BEGIN Source data
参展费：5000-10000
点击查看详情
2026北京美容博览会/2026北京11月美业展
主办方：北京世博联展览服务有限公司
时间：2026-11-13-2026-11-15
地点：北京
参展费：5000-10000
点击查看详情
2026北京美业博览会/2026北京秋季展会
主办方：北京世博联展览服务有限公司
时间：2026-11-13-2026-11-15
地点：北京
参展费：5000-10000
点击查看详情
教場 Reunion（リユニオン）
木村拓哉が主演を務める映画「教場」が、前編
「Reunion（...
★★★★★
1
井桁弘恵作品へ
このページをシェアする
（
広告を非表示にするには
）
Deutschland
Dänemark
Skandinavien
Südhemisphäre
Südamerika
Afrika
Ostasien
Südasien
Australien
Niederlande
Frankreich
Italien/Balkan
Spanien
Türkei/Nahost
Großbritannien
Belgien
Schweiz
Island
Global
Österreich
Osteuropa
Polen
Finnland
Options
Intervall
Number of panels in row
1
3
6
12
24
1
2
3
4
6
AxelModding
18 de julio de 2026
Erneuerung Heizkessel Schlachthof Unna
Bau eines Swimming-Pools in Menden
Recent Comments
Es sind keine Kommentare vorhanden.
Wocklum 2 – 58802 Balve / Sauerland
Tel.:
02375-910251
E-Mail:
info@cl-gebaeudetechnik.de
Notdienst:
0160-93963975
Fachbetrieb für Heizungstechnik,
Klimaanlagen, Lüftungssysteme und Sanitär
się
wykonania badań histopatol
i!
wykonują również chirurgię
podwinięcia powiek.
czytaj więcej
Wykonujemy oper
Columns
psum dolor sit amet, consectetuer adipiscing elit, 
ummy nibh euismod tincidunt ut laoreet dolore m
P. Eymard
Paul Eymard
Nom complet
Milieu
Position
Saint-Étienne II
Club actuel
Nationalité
END Source data
## How to complete this task
Begin at the first line of the rows and stop after the line that contains "Niederlande". Lay out these lines as a numbered list, omitting any blank lines.

## Result for this exercise
1. 参展费：5000-10000
2. 点击查看详情
3. 2026北京美容博览会/2026北京11月美业展
4. 主办方：北京世博联展览服务有限公司
5. 时间：2026-11-13-2026-11-15
6. 地点：北京
7. 参展费：5000-10000
8. 点击查看详情
9. 2026北京美业博览会/2026北京秋季展会
10. 主办方：北京世博联展览服务有限公司
11. 时间：2026-11-13-2026-11-15
12. 地点：北京
13. 参展费：5000-10000
14. 点击查看详情
15. 教場 Reunion（リユニオン）
16. 木村拓哉が主演を務める映画「教場」が、前編
17. 「Reunion（...
18. ★★★★★
19. 1
20. 井桁弘恵作品へ
21. このページをシェアする
22. （
23. 広告を非表示にするには
24. ）
25. Deutschland
26. Dänemark
27. Skandinavien
28. Südhemisphäre
29. Südamerika
30. Afrika
31. Ostasien
32. Südasien
33. Australien
34. Niederlande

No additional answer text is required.